Relocation: not just a cost-saving exercise

Amid widespread uncertainty following Brexit, companies throughout the financial services sector have been forced to consider moving some or all of their operations out of the UK to ensure preferential treatment and continued access to key markets.

Relocating any business – from finance start-ups to international banks – requires careful planning and applications, systems, hardware and people are all important factors as well as cost savings.

However, savings are not the only thing that a company’s treasury team and other departments should consider when relocating the business. Applications, systems, hardware and people are all being moved and a seamless transition is essential to ensure there is no downtime and no risk to the corporate reputation or its finances.

Most people see international relocation as a cost-saving initiative, but if that is your only driver you could be left very disappointed. Many other considerations, such as the country’s infrastructure, legal environment, currency risks and the ability for people to successfully relocate to that location, should be taken into account as they are all areas which pose a risk to the organisation.

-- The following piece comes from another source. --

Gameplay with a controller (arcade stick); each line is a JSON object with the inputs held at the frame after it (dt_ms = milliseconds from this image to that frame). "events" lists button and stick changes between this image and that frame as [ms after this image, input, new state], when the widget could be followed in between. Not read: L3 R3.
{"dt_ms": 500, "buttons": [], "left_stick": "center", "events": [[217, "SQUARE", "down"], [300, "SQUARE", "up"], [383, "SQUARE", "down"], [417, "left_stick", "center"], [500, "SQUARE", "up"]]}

The following outlines five core factors that must be considered when relocating or establishing an operating base in a new market:

Infrastructure: From a technology point of view, one of the most important things to consider is the country’s infrastructure. Access to a 24/7 power supply is crucial for most financial institutions and something that many of us take for granted. It is important to consider how reliable the power supply is and whether a back-up generator is needed.

In some locations it is normal for servers to be located in the basement of the same building that the company operates out of. However, if for example you are based in a monsoon area that is susceptible to flooding you may need to have a back-up plan. Offshore teams have in the past been unable to work in the new location as basement server rooms were flooded, and teams in the original source location have had to cover until the building gets back up and running. In other situations, it may be necessary for local employees to work from home if they can’t get into the office, so a stable internet service is essential.

Legal and regulatory structure: A good knowledge of the target markets’ legal and regulatory structure is a must, as is finding a local trusted advisor. In certain cases, it could be easier to relocate partnering with a local vendor; for example, local partnerships are the norm in Ukraine, whereas in India a captive market is much more enticing for resources.

Exchange rate and country risk: Complexity comes with exchange rate movements and government restrictions on movement of funds can affect the business case and profitability of the venture. For example, Russia and Greece have recently imposed capital restrictions which would affect business plans.

It is also important to consider where your data comes from, where it is going and to ensure that you don’t overlook any data protection laws. In Switzerland, for example, data is not allowed to be used outside of the country. This can cause issues when it comes to relocation of technology. Legal terms and conditions need to be carefully reviewed and specifics such as intellectual property rights and contracts considered, as these could be used as enticements for that location for a short period of time, but change a few years later.

Your key resource, people: Seeding resources in the new location is standard, as this ensures the culture of the firm is embedded. Assessing whether the location is safe for families, there is a high level of corruption or the country is stable, can all influence your decision. Your location has to contain a good supply of resources, with the appropriate educational level and skill requirements. This can be done by yourself or with a partner organisation.

Avoiding managing multiple people in multiple cities in the same country is a must, as it is hard to ensure critical mass in any one location. Ensuring that the local universities have courses in the development languages you are intending to use is crucial, being in an area where QA is studied at university won’t be much use if you use Java in your business.

Hidden costs: Travel costs, loss of knowledge and longer hand-over periods all make international relocation more expensive than originally planned. Every organisation plans for these, but typically underestimates the cost, especially around the loss of knowledge as this is very hard to quantify. Team morale is also affected, which makes hand-overs taxing; the current location does not want to undertake the write-ups as information is in people’s heads and handing over face-to-face is easier, rather than online training sessions and the like.

The above are just a few of the risks which need to be thought through, as the reputational damage which can be done by moving out of a location can be long-lasting, and should not be dismissed lightly.